Shkai'ra noticed the Rand first for his robe; it was ankle-length, of blue silk and embroidered with dragons in thread of gold and silver, with garnets and lapis for eyes and scales. Wouldn't mind having that myself, she mused. Too short for her, the man's head only came to her eye-level, but it could be made over into a nice coat. Quick thump on the head and . . . No, not here. The man wasn't bad-looking either, supple saffron-skinned handsomeness, with a cat on his shoulder…
Not a cat. Cat looking, with Siamese points, but the tail… the tail was like a monkey's, loosely curled around the man's throat. At first she thought it was wrapped in a toast-brown fur; then it unfurled one three-foot wing and fanned the air, knocking off a sailor's hat and receiving a resentful glare. Bat-style wing, with a claw on the leading edge and the skin webbing between elongated finger bones. The Rand reached up and tickled it under the chin; the eyes slitted and it purred for a moment, then crouched with its wings stretched back. The man let his hand fall, and the cat-thing sprang into the air, dropped, caught itself with a thunderclap wingbeat, thrashed its way aloft through the narrow ways of the rooftops and soared with late afternoon sunlight on its wings, a plaintive meeorrow trailing behind.
"What is that thing?"
"Hmm? What? Oh, that. It's a flitter or wingcat." Megan shrugged. "Expensive this far south. You can pay a hunter a month's wage for a flitterkitten. Luxury item."
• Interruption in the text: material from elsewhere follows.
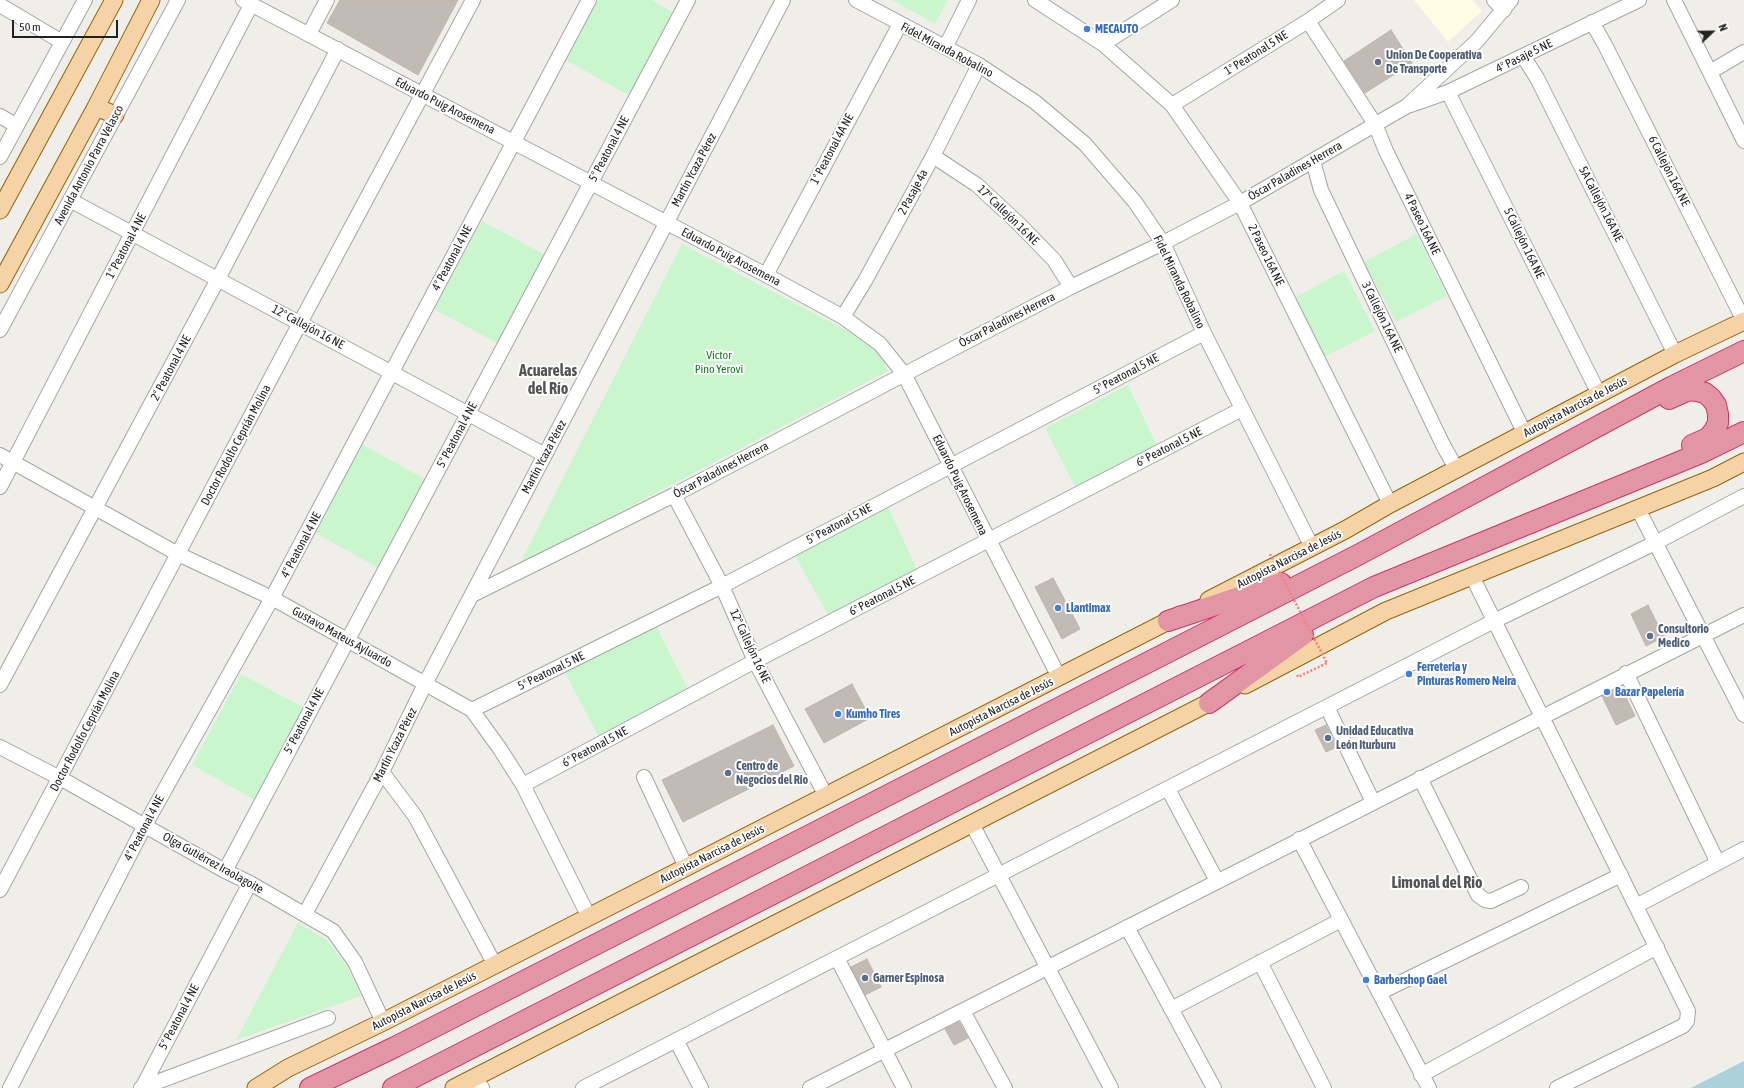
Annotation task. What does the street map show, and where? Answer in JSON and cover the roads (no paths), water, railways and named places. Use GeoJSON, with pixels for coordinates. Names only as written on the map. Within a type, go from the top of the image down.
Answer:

Shkai'ra stood looking up at the soaring feline musingly. "Hell on pigeons."
THE KCHNOTET VURM, BRAHVNIKI EVENING
Megan leaned on the window of their room and looked out at Brahvniki, down at the grey slate and brown thatched roofs fading into shadow patterns in the long shadows of autumn twilight. The towers of The Kreml on the highest point were like teeth against the cloudy sky, onion domes, patterned tile and gilding. The street beneath, bustling with Bravnikians hurrying home, was cobbled with worn round stones from the river. Faintly she could hear the wooden flute of a street musician over the rumble of hooves and boots and the shrill groaning of an oxcart's ungreased wheels. A working port, full of smells of sea and the silty odors of the great river. She craned her neck to see the white dome of the outermost spire of the Benai across the river.